Partner ist eingestiegen
Als der Bau des Sauenstalls anstand, kannte Verena Große Wietfeld ihren jetzigen Mann bereits. Der gelernte Gärtner mit einer Ausbildung zur Fachkraft für Agrarservice unterstützte die Pläne seiner Partnerin. Nach der Geburt der ersten Tochter ging er in Elternzeit und verlängerte diese als das zweite Kind kam.
In dieser Zeit stieg er in die Arbeit auf dem Hof ein. "Ich freue mich, dass ich nach dem Generationswechsel mit Tobias eine so starke Unterstützung vor allem im Ackerbau habe", betont die zweifache Mutter.

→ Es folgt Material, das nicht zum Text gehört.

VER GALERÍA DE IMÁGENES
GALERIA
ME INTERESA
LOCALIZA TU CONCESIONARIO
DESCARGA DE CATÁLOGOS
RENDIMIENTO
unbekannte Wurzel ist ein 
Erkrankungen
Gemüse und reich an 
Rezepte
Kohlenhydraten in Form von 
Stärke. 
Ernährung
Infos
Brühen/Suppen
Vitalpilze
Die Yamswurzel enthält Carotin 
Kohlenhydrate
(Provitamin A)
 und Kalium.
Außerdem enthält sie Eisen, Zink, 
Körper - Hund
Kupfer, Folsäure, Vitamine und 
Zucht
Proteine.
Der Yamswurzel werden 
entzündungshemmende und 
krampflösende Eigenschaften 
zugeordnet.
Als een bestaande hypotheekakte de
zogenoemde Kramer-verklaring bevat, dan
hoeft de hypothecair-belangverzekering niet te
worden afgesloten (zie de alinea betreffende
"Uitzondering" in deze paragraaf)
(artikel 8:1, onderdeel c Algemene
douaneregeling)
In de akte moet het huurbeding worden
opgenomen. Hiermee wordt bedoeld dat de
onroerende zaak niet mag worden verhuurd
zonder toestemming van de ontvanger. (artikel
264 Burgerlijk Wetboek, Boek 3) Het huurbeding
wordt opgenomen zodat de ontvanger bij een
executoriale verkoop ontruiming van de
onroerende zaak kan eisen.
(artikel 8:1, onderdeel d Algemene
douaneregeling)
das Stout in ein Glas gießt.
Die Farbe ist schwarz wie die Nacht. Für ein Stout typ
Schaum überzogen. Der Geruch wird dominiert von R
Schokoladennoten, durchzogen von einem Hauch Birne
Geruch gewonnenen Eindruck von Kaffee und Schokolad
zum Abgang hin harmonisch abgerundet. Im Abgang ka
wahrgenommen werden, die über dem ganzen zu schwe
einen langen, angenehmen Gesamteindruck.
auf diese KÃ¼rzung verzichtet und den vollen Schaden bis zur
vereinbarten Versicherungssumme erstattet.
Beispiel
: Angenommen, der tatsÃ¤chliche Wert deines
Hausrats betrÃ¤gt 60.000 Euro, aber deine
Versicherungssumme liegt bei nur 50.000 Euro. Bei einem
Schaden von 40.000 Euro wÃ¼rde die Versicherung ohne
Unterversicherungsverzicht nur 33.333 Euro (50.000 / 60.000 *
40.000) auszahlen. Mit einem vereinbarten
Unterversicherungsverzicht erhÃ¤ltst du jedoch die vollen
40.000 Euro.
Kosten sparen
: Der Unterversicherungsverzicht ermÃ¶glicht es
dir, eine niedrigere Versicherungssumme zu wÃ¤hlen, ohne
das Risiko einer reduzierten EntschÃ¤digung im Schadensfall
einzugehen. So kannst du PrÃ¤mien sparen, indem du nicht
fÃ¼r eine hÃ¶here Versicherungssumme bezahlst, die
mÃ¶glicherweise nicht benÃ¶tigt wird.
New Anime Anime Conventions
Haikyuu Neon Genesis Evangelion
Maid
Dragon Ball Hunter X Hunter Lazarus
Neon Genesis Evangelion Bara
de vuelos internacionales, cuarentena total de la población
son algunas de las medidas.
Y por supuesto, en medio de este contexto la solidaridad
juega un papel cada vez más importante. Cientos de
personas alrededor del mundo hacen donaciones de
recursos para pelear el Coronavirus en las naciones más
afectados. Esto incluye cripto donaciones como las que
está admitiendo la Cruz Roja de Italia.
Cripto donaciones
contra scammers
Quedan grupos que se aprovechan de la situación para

Bei Große Wietfeld ist die Arbeit auf dem Hof so organisiert, dass jeder genug Kraft hat, alles zu schaffen. Beispielsweise kommen Sackkarren zum Einsatz, wenn schwere Säcke transportiert werden müssen. Denn es tut keinem Mitarbeiter gut, wenn er beispielsweise zu schwer heben muss, ist die Devise auf dem Hof. Und wenn einer allein etwas nicht schafft, greift er zum Telefon und fragt um Hilfe.
Arbeit neu verteilt
Körperlich schwierig kann es für Frauen in Schwangerschaft und Stillzeit werden. Verena Große Wietfeld war in den Schwangerschaften fit und durfte aus ärztlicher Sicht im Stall alle Arbeiten erledigen. Doch sie wurden unter allen Mitarbeitern des Hofes etwas anders verteilt.

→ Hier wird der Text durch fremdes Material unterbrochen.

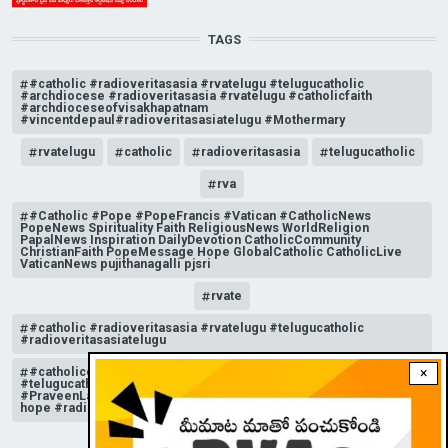
TAGS
#catholic #radioveritasasia #rvatelugu #telugucatholic
#archdiocese #radioveritasasia #rvatelugu #catholicfaith
#archdioceseofvisakhapatnam
#vincentdepaul#radioveritasasiatelugu #Mothermary
rvatelugu
catholic
radioveritasasia
telugucatholic
rva
#Catholic #Pope #PopeFrancis #Vatican #CatholicNews
PopeNews Spirituality Faith ReligiousNews WorldReligion
PapalNews Inspiration DailyDevotion CatholicCommunity
ChristianFaith PopeMessage Hope GlobalCatholic CatholicLive
VaticanNews pujithanagalli pjsri
rvate
#catholic #radioveritasasia #rvatelugu #telugucatholic
#radioveritasasiatelugu
#catholicchurchnews #catholictelugu #telugucatholic
×
#telugucatholicchurch #radioveritasasia #rvatelugu
#PraveenLakkisetti #reflection #advent #christmas #messageof
hope #radioveritas #rvatelugu #viral #insta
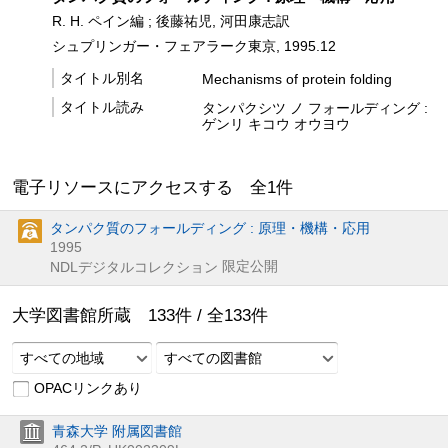
R. H. ペイン編 ; 後藤祐児, 河田康志訳
シュプリンガー・フェアラーク東京, 1995.12
タイトル別名
Mechanisms of protein folding
タイトル読み
タンパクシツ ノ フォールディング :
ゲンリ キコウ オウヨウ
電子リソースにアクセスする 全
1
件
タンパク質のフォールディング : 原理・機構・応用
1995
限定公開
NDLデジタルコレクション
大学図書館所蔵
133
件 /
全
133
件
すべての地域
すべての図書館
OPACリンクあり
青森大学 附属図書館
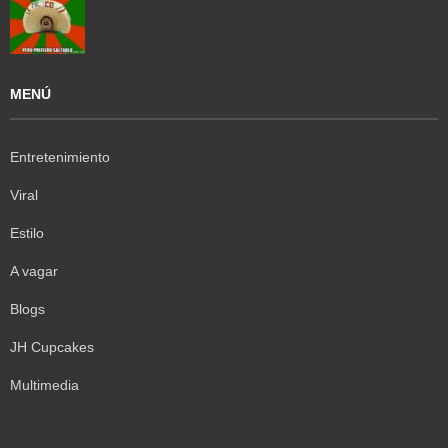
MENÚ
Entretenimiento
Viral
Estilo
A vagar
Blogs
JH Cupcakes
Multimedia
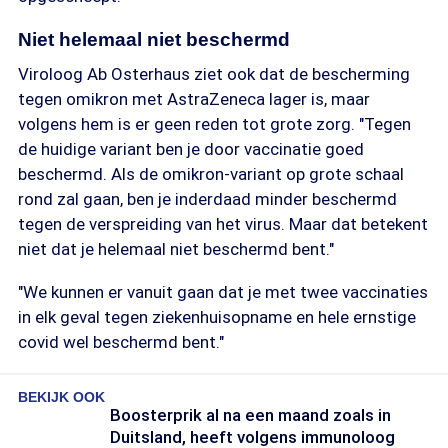
Niet helemaal niet beschermd
Viroloog Ab Osterhaus ziet ook dat de bescherming
tegen omikron met AstraZeneca lager is, maar
volgens hem is er geen reden tot grote zorg. "Tegen
de huidige variant ben je door vaccinatie goed
beschermd. Als de omikron-variant op grote schaal
rond zal gaan, ben je inderdaad minder beschermd
tegen de verspreiding van het virus. Maar dat betekent
niet dat je helemaal niet beschermd bent."
"We kunnen er vanuit gaan dat je met twee vaccinaties
in elk geval tegen ziekenhuisopname en hele ernstige
covid wel beschermd bent."
BEKIJK OOK
Boosterprik al na een maand zoals in
Duitsland, heeft volgens immunoloog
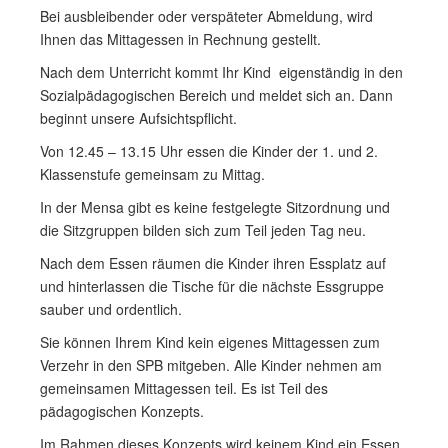
Bei ausbleibender oder verspäteter Abmeldung, wird
Ihnen das Mittagessen in Rechnung gestellt.
Nach dem Unterricht kommt Ihr Kind eigenständig in den
Sozialpädagogischen Bereich und meldet sich an. Dann
beginnt unsere Aufsichtspflicht.
Von 12.45 – 13.15 Uhr essen die Kinder der 1. und 2.
Klassenstufe gemeinsam zu Mittag.
In der Mensa gibt es keine festgelegte Sitzordnung und
die Sitzgruppen bilden sich zum Teil jeden Tag neu.
Nach dem Essen räumen die Kinder ihren Essplatz auf
und hinterlassen die Tische für die nächste Essgruppe
sauber und ordentlich.
Sie können Ihrem Kind kein eigenes Mittagessen zum
Verzehr in den SPB mitgeben. Alle Kinder nehmen am
gemeinsamen Mittagessen teil. Es ist Teil des
pädagogischen Konzepts.
Im Rahmen dieses Konzepts wird keinem Kind ein Essen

Mutter Renate Große Wietfeld war beispielsweise öfter im Sauenstall, ihr Mann Tobias auf dem Acker. Im Anschluss haben sich Eltern und Großeltern die Kinderbetreuung geteilt. So ist es auch heute noch. Wenn die Mädchen aus Schule und Kindergarten kommen, gibt es bei der Oma für alle Essen. Nachmittags kümmert sich immer der, der die Betreuung gut einplanen kann. Zur Not geht es für die Mädchen mit in den Stall oder auf den Schlepper. Nur die Coronazeit mit Homeschooling und Co. brachte Familie Große Wietfeld wie viele andere berufstätige Eltern an Grenzen bei der Kinderbetreuung.
Hilfe im Haushalt
Für die Arbeit im Haushalt hat das Ehepaar eine Hilfe angestellt, die dort alles organisiert. Anders funktioniert es nicht, wenn beide Partner in Vollzeit arbeiten. Den Rest erledigen die Partner ziemlich zu gleichen Teilen.
Verena Große Wietfelds ist bewusst: Die Arbeit auf dem Hof und das Familienleben lassen sich nur gut vereinbaren, weil alle an einem Strang ziehen. Aber da ist es egal, ob der Chef weiblich oder männlich ist.